It’s time people, time to remove the shameful stigmatism from singing in your car.
You know what I’m talking about. You’re cruis’n down the road when your jam comes on the radio. Under the guise of privacy that your car provides you start groov’n along to the beat. Slowly and ever so quietly the words begin to escape from your mouth. Before you know it you’re singing at the top of your lungs and loving every minute of it.
However, lurking at the next intersection is an ominous red light; a clear sign that the party is about to stop. You’re still feeling those good vibrations only now you realize that you are indeed not alone. With a glance to your left you see that you’ve caught the attention of the driver next to you. Maybe he’s laughing or maybe she is just staring at you, head shaking mouth agape it doesn’t matter, like Marlin the clown fish the “good feeling’s gone”.
You bashfully look away, turn down the radio that was previously blasting and sit in silent shame waiting for the light to turn.
Why should an observer or two stop our little private karaoke car ride? The answer: It shouldn’t.
Last week, due to conflicting schedules, I was without my carpool buddy. I heard Katy Perry’s ‘California Gurls’ on the radio three times. Did I sing along? You betcha, every time. The only way to break this shame cycle is to move beyond the fear of ridicule, abandon our self-reproach, set aside mortification and let the rhythm move you. Of course this was made easy because while I was rock’n out with Katy my lady there wasn’t a car around.

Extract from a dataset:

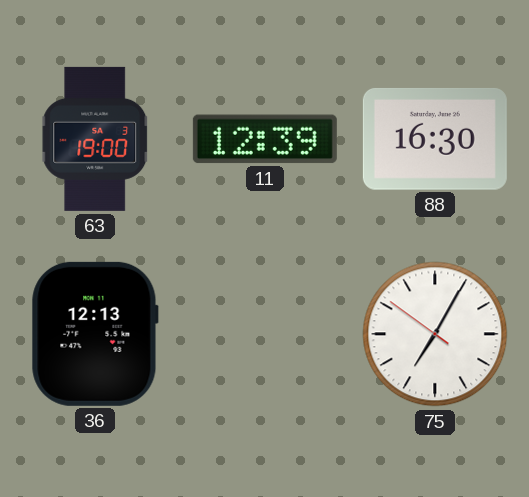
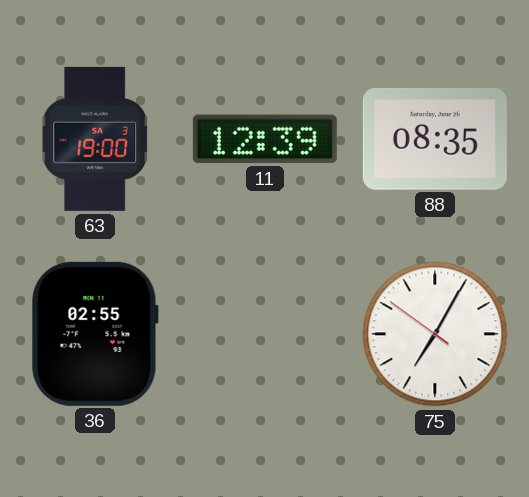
88: 16:30 -> 08:35
36: 12:13 -> 02:55
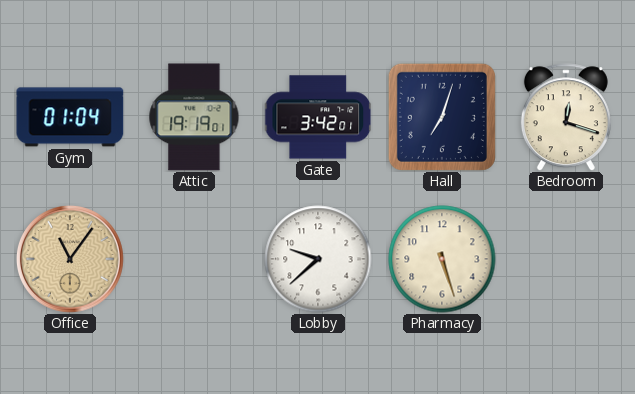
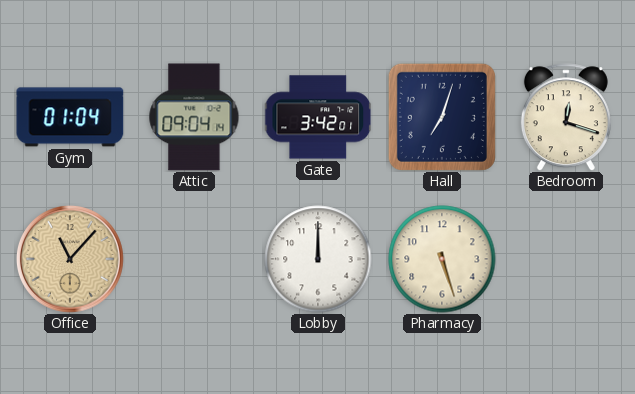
Attic: 19:19 -> 09:04
Office: 11:06 -> 11:07
Lobby: 9:38 -> 12:00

The real test came on my ride home. With Lady GaGa’s ‘Bad Romance’ bump’n through my Honda I was somewhere between “I want your love” and “I want your revenge” when I rolled up to the stoplight. I noticed the car next to me inch forward a bit; undoubtedly my famous seated dance moves caught his attention. Mid head-bob I threw him a nod without missing a beat and burst into an “Oh-oh-oh-oh-Oh-oh-oh-oh-oh-oh-oh-oh-oh-oh-Oh-oh-oh-oh-oh!” Then I shouted something that sounded like “La Cucaracha!” I don’t know what she’s really saying something in French, it doesn’t matter. The only thing that matters is that I was not ashamed. He started to laugh and the light turned. We both went on our way only, for me, the hit parade kept on rolling all the way home.
Say it with me “I [insert your name], sing in my car and am not ashamed!”
There, doesn’t that feel better. Now the next time you are singing along to Taylor Swift (don’t judge me you know you do it) and you find someone peeping in on your performance; resist the urge to turn down the volume and fall into the car singing shame spiral. Instead consider them an unpaid spectator to your show. If they don’t like it they can look away. You just keep singing your little heart out.
My hope is that my children can grow up in a world where it’s perfectly acceptable for them to sing in their car without fear of ridicule or rebuke. Now if you’ll excuse me I’ve got to get my carpool buddy up to speed on our Carpenters ‘Superstar’ duet for the ride home today.